Ostentatious in nothing,
quiet, modest and unassuming, he was never weary in well-doing. His outstanding
qualities were perhaps his patient unfailing thoroughness and his smiling
good humour. The former was shown in every aspect of his work, at School
as elsewhere. A careful, methodical analysis of the work to be done preceded
the painstaking planning of a course in minute detail in a time-table of
weekly progress, scrupulously checked and recorded as the term moved forward
via the inevitable test to the final examination.

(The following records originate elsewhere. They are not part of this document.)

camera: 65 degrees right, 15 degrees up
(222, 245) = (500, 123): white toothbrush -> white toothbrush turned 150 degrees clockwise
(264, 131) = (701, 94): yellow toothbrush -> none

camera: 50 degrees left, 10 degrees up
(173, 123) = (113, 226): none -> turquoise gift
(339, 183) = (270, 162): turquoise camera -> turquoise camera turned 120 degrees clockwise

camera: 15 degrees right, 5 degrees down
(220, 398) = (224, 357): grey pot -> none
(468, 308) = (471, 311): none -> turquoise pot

In his lessons he was
competent and thorough, vigorous and alert.
He was interested in his
pupils as boys and girls, and shared with them many of their enthusiasms.

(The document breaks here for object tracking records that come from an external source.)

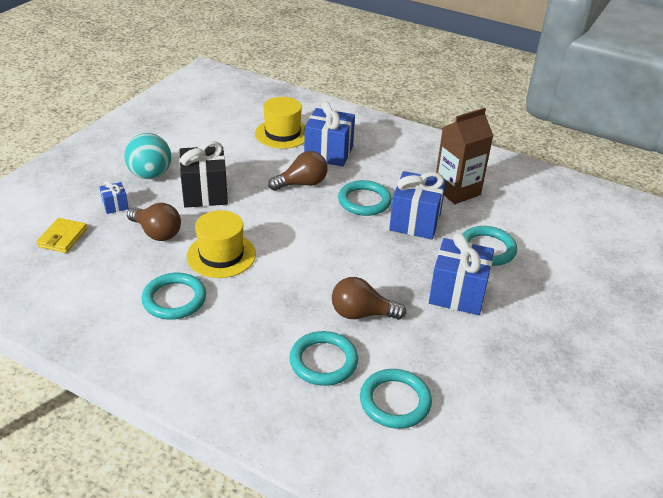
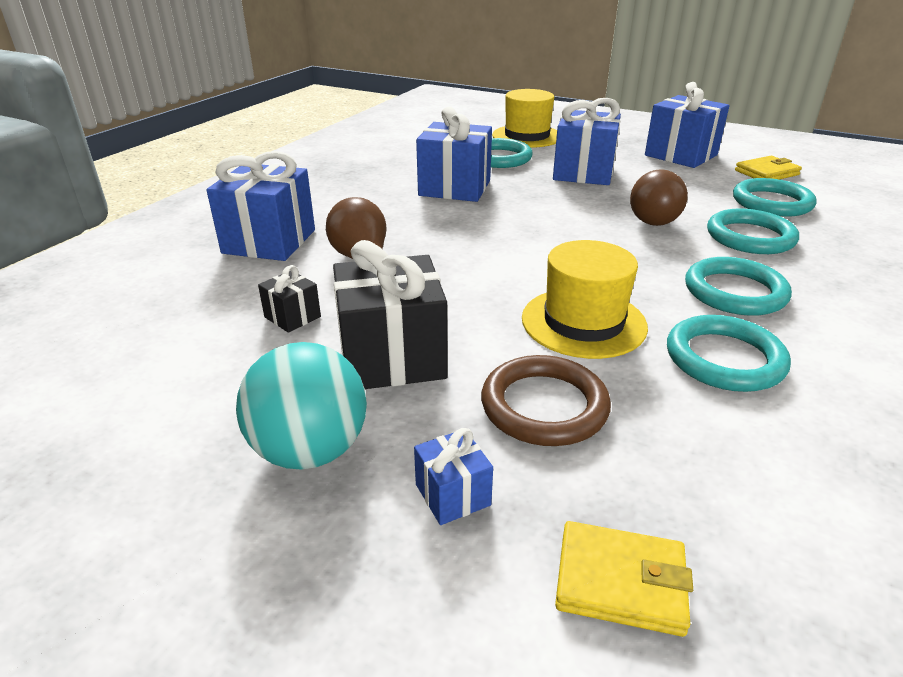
camera: 90 degrees left, 5 degrees down
(157, 233) = (544, 406): brown light bulb -> brown ring
(246, 165) = (292, 317): none -> black gift
(282, 133) = (183, 284): yellow hat -> yellow hat (527, 136)
(364, 201) = (411, 216): turquoise ring -> turquoise ring (735, 292)
(457, 191) = (384, 166): brown carton -> none
(476, 427) = (766, 173): none -> yellow wallet
(520, 372) = (681, 155): none -> blue gift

He was quick to see their point of view and sympathetically inclined towards
their weaknesses. He held before them a high thoughtfulness for others,
and courtesy to all. In classroom and staff-room we shall not soon forget
his shouting, merry laughter, his sense of fun and his optimistic expectation
of the best. He did not care to dwell on the sordid and the squalid and
insisted on building hopefully for the best he knew in human nature. Here
he was inspired by his religious faith, which no only kept him loyal to
the highest ideals of duty and service and made him an example of uprightness
and integrity, but also let him to recognize and encourage the best in
others. At School we are the better men and women for having known him.
We had always looked on
Mr Moulson as a young man, for he preserved an unusual degree of unaffected
simplicity and lack of sophistication. He was, obviously too, a life of
promise in the sense that we felt that before him lay a fruitful field
of labour in which his gifts of patient service to School and Church would
find their reward.
George Moulson joined
the Staff of this School in the Spring of 1941. He was a Sheffield man,
a pupil of Dronfield Grammar School and a graduate in History of the University
of Sheffield. He came to us after a breakdown in health. In this School
he found friendship and happiness. To Mrs Moulson, whom he married shortly
after joining us, the School offers its sympathy. We know something of
the devotion with which she shared his gallant struggle against ill-health
and in his passing, we hope she may be comforted by knowing that we share
her grief, and that, with her, we gratefully remember an upright man, a
good friend, and a Christian gentleman.